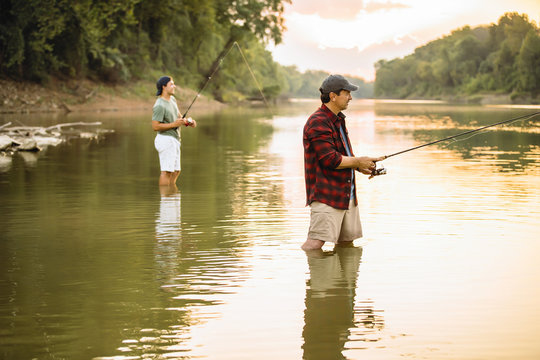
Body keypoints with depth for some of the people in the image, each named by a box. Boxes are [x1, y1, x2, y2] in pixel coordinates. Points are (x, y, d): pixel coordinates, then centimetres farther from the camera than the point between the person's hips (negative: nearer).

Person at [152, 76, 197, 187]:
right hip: (166, 139, -10)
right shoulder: (159, 106, -18)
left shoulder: (172, 99, 10)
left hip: (174, 140, 10)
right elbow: (155, 126, -20)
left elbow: (178, 116, 20)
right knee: (167, 171, -9)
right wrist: (174, 124, -21)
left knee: (176, 171, 12)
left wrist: (188, 121, 0)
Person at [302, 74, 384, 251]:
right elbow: (330, 159, -21)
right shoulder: (318, 122, -15)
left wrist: (360, 166, 9)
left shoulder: (338, 120, 19)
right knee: (316, 242, -16)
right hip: (326, 195, -10)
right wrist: (357, 161, -9)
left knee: (347, 242, 12)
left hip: (347, 194, 10)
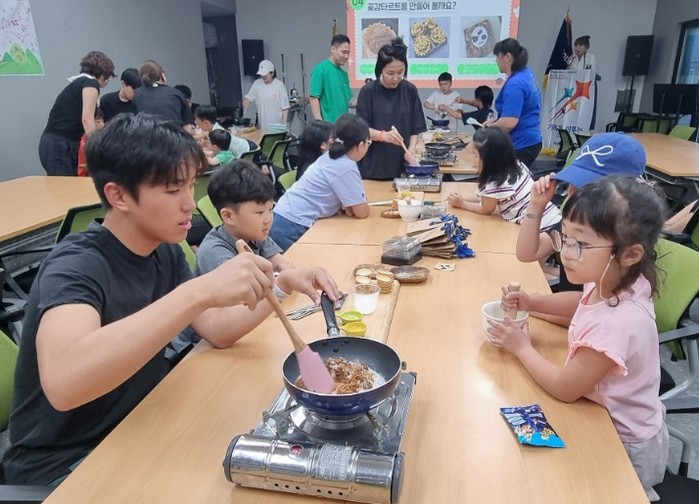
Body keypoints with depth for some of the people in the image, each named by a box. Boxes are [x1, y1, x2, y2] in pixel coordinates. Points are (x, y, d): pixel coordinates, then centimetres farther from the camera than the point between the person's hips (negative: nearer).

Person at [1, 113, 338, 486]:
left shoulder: (164, 251, -3)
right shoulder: (76, 267, -26)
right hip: (64, 462, -6)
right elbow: (62, 383, -44)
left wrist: (281, 285, -18)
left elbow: (217, 330, -3)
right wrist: (199, 292, -49)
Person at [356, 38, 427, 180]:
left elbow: (416, 128, 6)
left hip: (402, 165, 2)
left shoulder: (410, 90, 2)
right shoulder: (368, 91, -6)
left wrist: (411, 148, -11)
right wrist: (383, 135, -25)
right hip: (374, 165, -2)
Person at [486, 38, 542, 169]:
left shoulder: (514, 84, -22)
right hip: (528, 141, 10)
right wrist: (495, 121, 16)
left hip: (521, 145, -10)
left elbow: (509, 123, -26)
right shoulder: (526, 74, 10)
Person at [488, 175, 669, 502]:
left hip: (625, 448, -7)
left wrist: (522, 348, -12)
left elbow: (563, 388, -26)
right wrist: (532, 302, -3)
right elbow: (582, 302, 12)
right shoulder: (618, 283, -14)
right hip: (615, 419, 7)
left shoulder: (616, 324, -40)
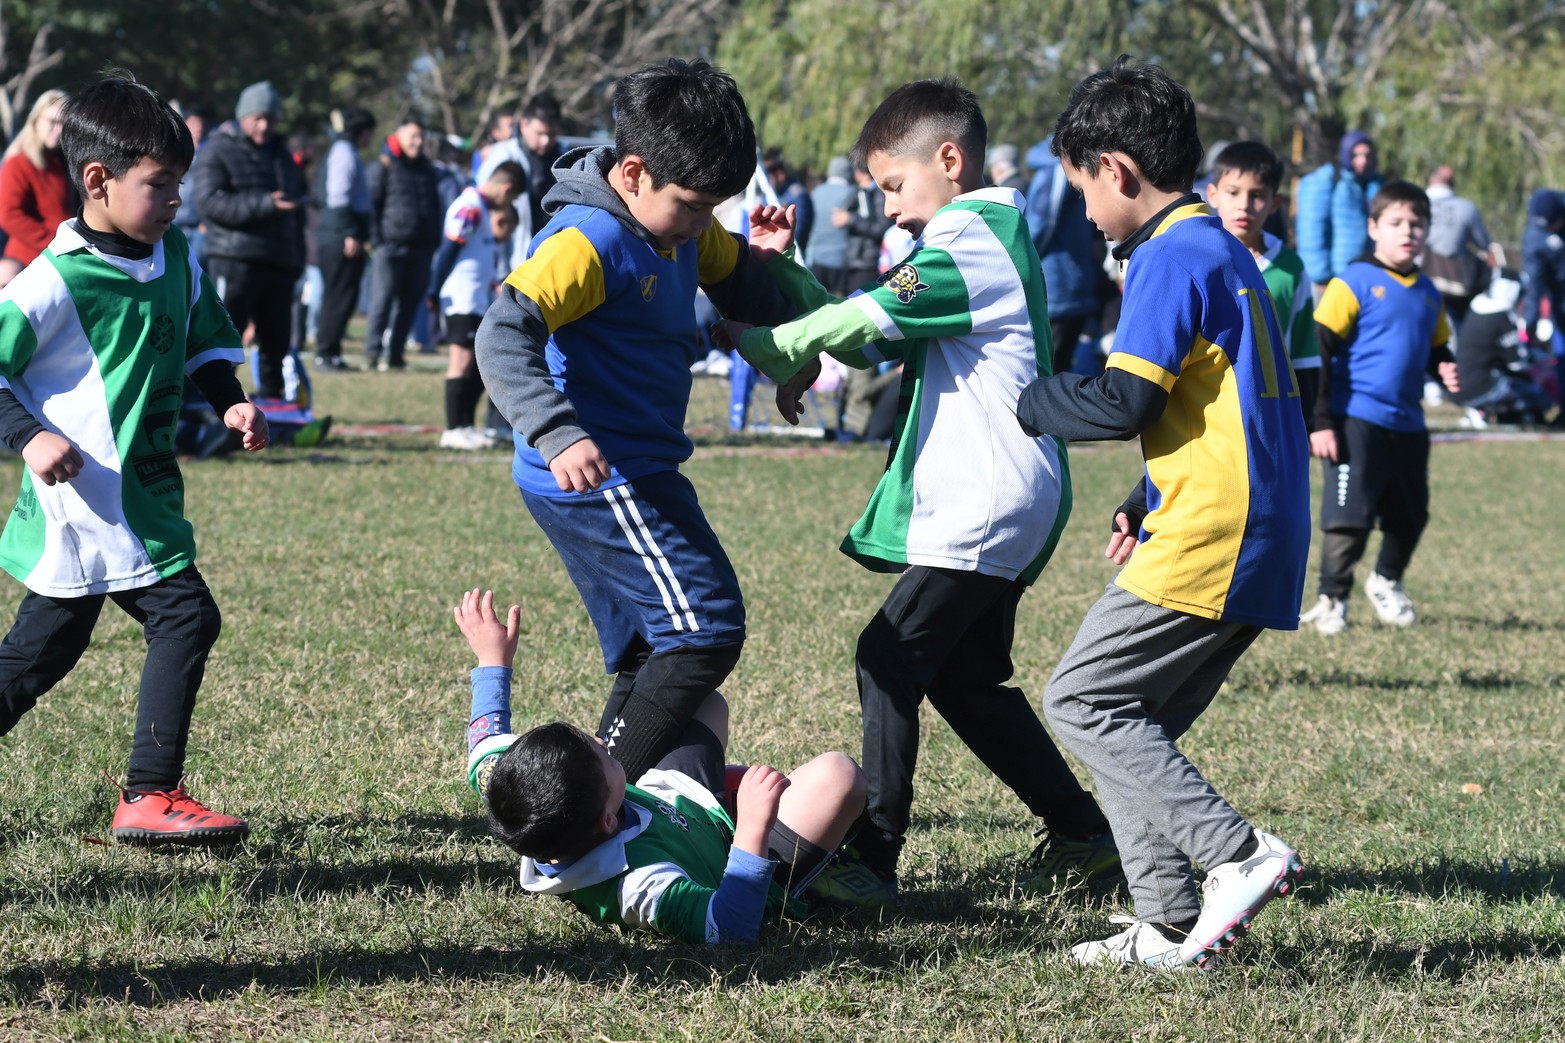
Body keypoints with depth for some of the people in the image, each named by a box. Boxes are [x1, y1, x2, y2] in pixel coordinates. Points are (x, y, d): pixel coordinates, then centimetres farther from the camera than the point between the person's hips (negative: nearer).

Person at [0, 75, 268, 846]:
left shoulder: (175, 259, 7)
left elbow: (204, 342, 21)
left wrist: (230, 404, 5)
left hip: (144, 493, 8)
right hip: (84, 499, -8)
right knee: (184, 617, -11)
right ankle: (151, 797, -6)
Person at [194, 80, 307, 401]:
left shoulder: (281, 154, 22)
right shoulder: (219, 152, -1)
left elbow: (297, 206, 29)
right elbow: (210, 202, -15)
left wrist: (297, 258, 19)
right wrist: (265, 204, -22)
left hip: (279, 263, 7)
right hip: (234, 260, -7)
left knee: (276, 338, 9)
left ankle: (271, 396, 17)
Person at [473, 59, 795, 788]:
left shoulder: (681, 227, 8)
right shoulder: (589, 241, -21)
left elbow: (740, 284, 29)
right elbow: (503, 335, -32)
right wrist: (558, 435, -44)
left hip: (636, 476, 10)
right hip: (599, 477, -10)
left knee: (650, 657, 13)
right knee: (705, 627, -14)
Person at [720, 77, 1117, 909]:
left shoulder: (969, 243, -12)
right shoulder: (981, 240, 20)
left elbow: (859, 325, -16)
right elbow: (867, 339, 18)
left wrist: (764, 347, -2)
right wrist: (781, 270, 9)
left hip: (986, 500, -11)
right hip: (999, 502, 11)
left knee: (890, 658, -13)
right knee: (967, 679, 16)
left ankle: (872, 858, -15)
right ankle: (1083, 833, 21)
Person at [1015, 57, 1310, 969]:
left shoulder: (1170, 256, -11)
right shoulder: (1226, 251, 20)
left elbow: (1122, 399, -18)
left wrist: (1030, 404, 0)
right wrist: (1146, 509, 20)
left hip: (1206, 545, -10)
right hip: (1258, 541, 10)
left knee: (1082, 700, -6)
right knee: (1132, 720, 13)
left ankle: (1240, 855, -13)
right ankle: (1169, 926, 10)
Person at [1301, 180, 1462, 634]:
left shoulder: (1427, 293, 11)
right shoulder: (1354, 283, -8)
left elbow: (1435, 349, 26)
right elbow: (1319, 352, -10)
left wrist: (1444, 369, 0)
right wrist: (1320, 422, -15)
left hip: (1408, 424, 6)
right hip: (1356, 421, -6)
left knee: (1411, 515, 13)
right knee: (1348, 518, -6)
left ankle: (1387, 583, 37)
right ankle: (1331, 600, 9)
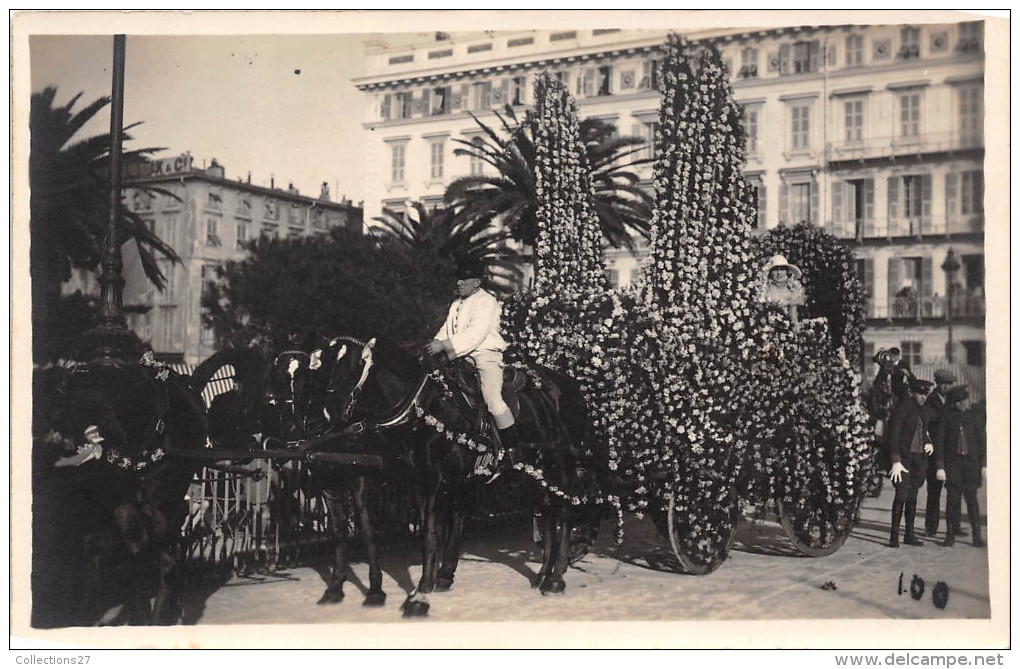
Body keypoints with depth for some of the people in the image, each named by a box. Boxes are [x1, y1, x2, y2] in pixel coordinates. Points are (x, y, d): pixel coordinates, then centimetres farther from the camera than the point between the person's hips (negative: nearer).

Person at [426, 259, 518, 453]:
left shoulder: (486, 301, -10)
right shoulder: (457, 304, 17)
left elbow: (475, 334, -22)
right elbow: (446, 329, 18)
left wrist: (444, 345, -25)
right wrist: (435, 343, -4)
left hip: (486, 354, -9)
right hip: (461, 357, 9)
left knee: (492, 399, -21)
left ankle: (513, 447, -13)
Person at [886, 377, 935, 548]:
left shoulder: (923, 411, 13)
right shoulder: (902, 408, -9)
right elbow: (893, 435, -13)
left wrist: (929, 444, 6)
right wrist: (896, 461, -18)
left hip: (920, 457, 7)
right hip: (904, 458, -7)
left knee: (913, 496, 8)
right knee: (902, 494, -12)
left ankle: (909, 534, 14)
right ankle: (894, 535, -6)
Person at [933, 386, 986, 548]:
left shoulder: (972, 417, 9)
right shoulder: (946, 418, 4)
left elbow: (981, 441, 11)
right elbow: (939, 442, 3)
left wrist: (983, 464, 4)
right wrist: (940, 466, -4)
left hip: (971, 462, 1)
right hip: (953, 463, -1)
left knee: (971, 498, -3)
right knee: (952, 499, -2)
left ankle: (977, 535, 2)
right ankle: (950, 535, 5)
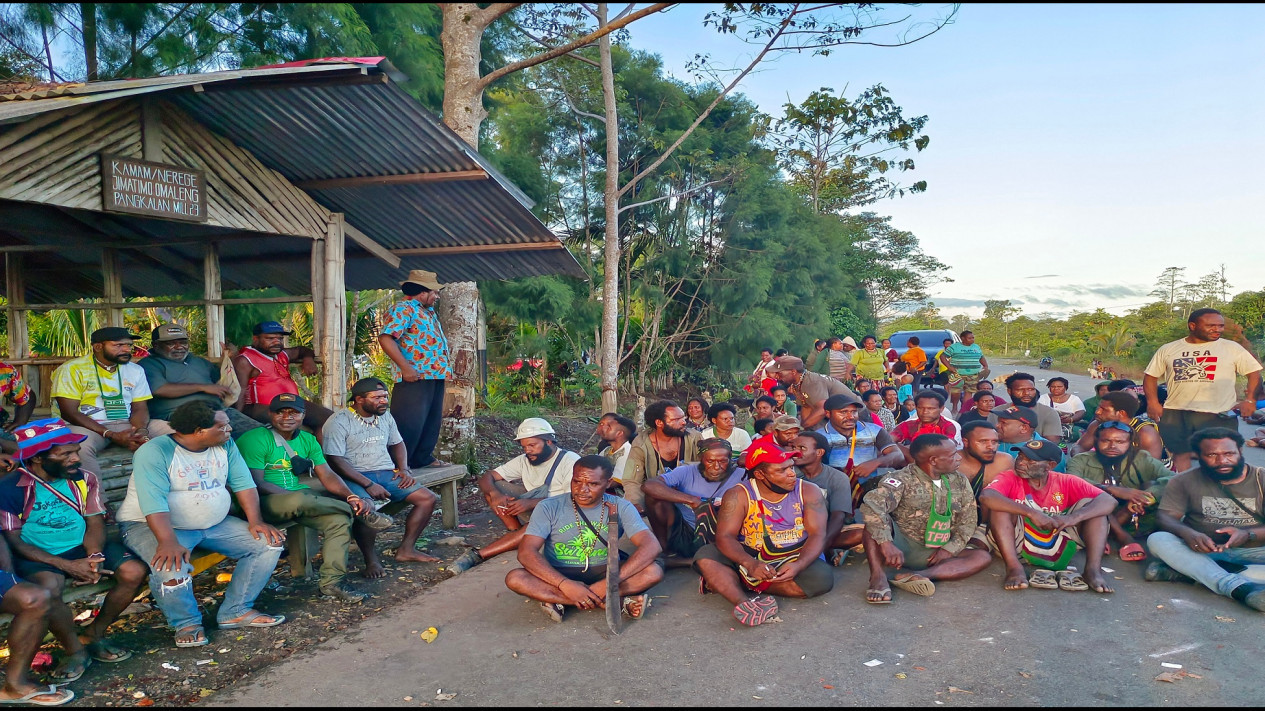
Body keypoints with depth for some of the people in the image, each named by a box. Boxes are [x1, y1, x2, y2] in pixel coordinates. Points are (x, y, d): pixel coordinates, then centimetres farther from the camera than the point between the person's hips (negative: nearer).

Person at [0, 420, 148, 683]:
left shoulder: (85, 479, -2)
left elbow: (94, 524, 1)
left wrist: (94, 556, -21)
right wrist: (67, 565, -20)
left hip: (83, 547, 4)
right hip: (37, 555, -4)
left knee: (134, 572, -19)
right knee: (48, 588, -37)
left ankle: (93, 635, 4)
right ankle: (75, 651, -10)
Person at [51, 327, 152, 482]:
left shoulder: (135, 370, 11)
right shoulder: (72, 369, -4)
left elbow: (140, 408, 8)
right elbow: (69, 412, -10)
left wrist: (141, 431, -18)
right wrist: (112, 435, -20)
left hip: (125, 425, 4)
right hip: (85, 426, -4)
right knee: (81, 446, -39)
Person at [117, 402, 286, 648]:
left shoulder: (225, 445, 1)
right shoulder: (154, 452, -20)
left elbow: (243, 482, 1)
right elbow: (154, 502, -30)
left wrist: (255, 522, -11)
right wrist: (168, 542, -42)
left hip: (214, 524, 6)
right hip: (150, 525, -6)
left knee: (270, 543, -6)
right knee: (171, 567, -37)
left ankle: (235, 612, 3)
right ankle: (186, 623, -6)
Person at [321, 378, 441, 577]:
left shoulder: (385, 416, 15)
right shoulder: (339, 421, -8)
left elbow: (397, 443, 28)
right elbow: (335, 460, -16)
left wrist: (403, 469, 9)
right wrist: (368, 484, -22)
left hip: (386, 473, 7)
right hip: (354, 477, -7)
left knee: (427, 498, -7)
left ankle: (406, 550, 2)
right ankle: (371, 560, -14)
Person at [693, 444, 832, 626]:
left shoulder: (808, 491, -3)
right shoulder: (738, 495, -7)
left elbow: (817, 535, -10)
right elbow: (725, 537, -15)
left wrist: (798, 566, -30)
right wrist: (750, 565, -35)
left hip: (794, 562, 1)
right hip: (749, 559, -1)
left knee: (823, 578, -30)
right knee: (705, 556, -22)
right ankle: (744, 602, -45)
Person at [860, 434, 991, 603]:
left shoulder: (960, 482, 5)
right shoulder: (902, 480, -14)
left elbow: (968, 521, 9)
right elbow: (871, 504, -30)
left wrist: (950, 549, -8)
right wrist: (886, 543, -39)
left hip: (934, 553, 5)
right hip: (900, 546, -5)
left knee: (983, 556, -16)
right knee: (877, 520, -29)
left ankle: (916, 575, -32)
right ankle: (878, 577, -37)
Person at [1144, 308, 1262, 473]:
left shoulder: (1232, 348, 4)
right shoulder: (1168, 350, 7)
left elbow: (1254, 372, 5)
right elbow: (1151, 376, 11)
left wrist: (1249, 400, -8)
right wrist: (1153, 402, -2)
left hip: (1219, 414, -1)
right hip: (1175, 414, 2)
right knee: (1180, 454, 9)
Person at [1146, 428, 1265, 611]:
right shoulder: (1184, 481, 3)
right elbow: (1165, 516, -5)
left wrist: (1248, 534, -27)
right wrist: (1187, 533, -28)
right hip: (1202, 550, 0)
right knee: (1157, 539, -30)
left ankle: (1189, 571, -36)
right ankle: (1239, 587, -47)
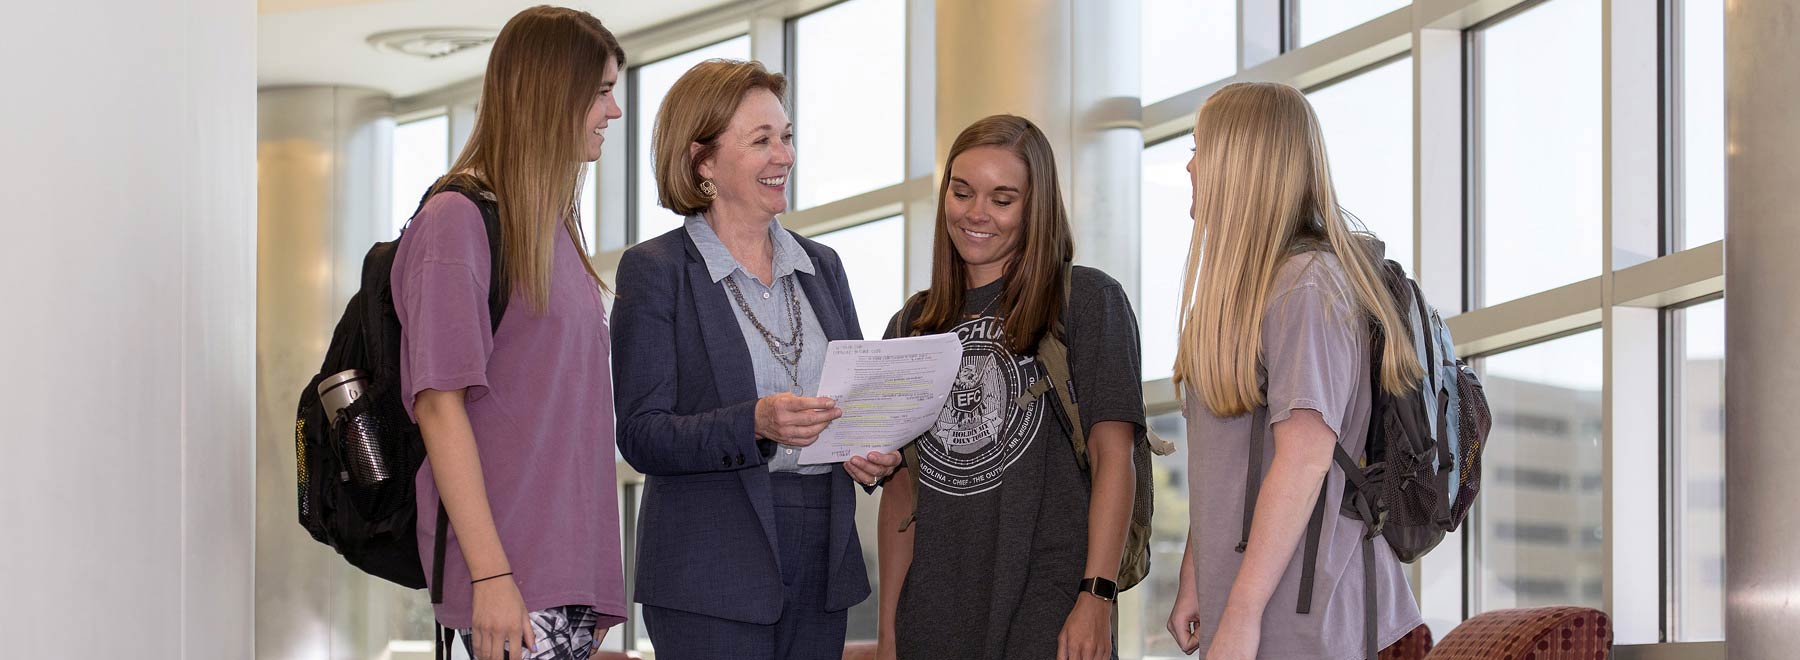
★ ★ ★ ★ ★
WAT GEVRAAGD WORDT:
Geef de regels uit de records ongewijzigd weer, te beginnen bij de regel met "left ankle: (1387, 583, 37)" en doorlopend tot en met de regel met "right ankle: (950, 535, 5)". Laat de afbeeldingen weg uit het antwoord.

ANTWOORDVAK:
left ankle: (1387, 583, 37)
right ankle: (1331, 600, 9)
Body keypoints with depth for some of the people in the image, each named by a box. Boxes are [x1, y1, x2, y2] in pixel coordinates. Points are (x, y, d): pixel coordinates, then centimetres farther from the camera than the point between the person's hips (negative: nearer).

Person at [426, 259, 518, 453]:
left shoulder: (486, 301, -10)
right shoulder: (457, 304, 17)
left elbow: (475, 334, -22)
right elbow: (446, 329, 18)
left wrist: (444, 345, -25)
right wrist: (435, 343, -4)
left hip: (486, 354, -9)
right hip: (461, 357, 9)
left knee: (492, 399, -21)
left ankle: (513, 447, -13)
Person at [886, 377, 935, 548]:
left shoulder: (923, 411, 13)
right shoulder: (902, 408, -9)
right elbow: (893, 435, -13)
left wrist: (929, 444, 6)
right wrist: (896, 461, -18)
left hip: (920, 457, 7)
right hip: (904, 458, -7)
left knee: (913, 496, 8)
right knee: (902, 494, -12)
left ankle: (909, 534, 14)
right ankle: (894, 535, -6)
Person at [933, 386, 986, 548]:
left shoulder: (972, 417, 9)
right shoulder: (946, 418, 4)
left elbow: (981, 441, 11)
right elbow: (939, 442, 3)
left wrist: (983, 464, 4)
right wrist: (940, 466, -4)
left hip: (971, 462, 1)
right hip: (953, 463, -1)
left knee: (971, 498, -3)
right knee: (952, 499, -2)
left ankle: (977, 535, 2)
right ankle: (950, 535, 5)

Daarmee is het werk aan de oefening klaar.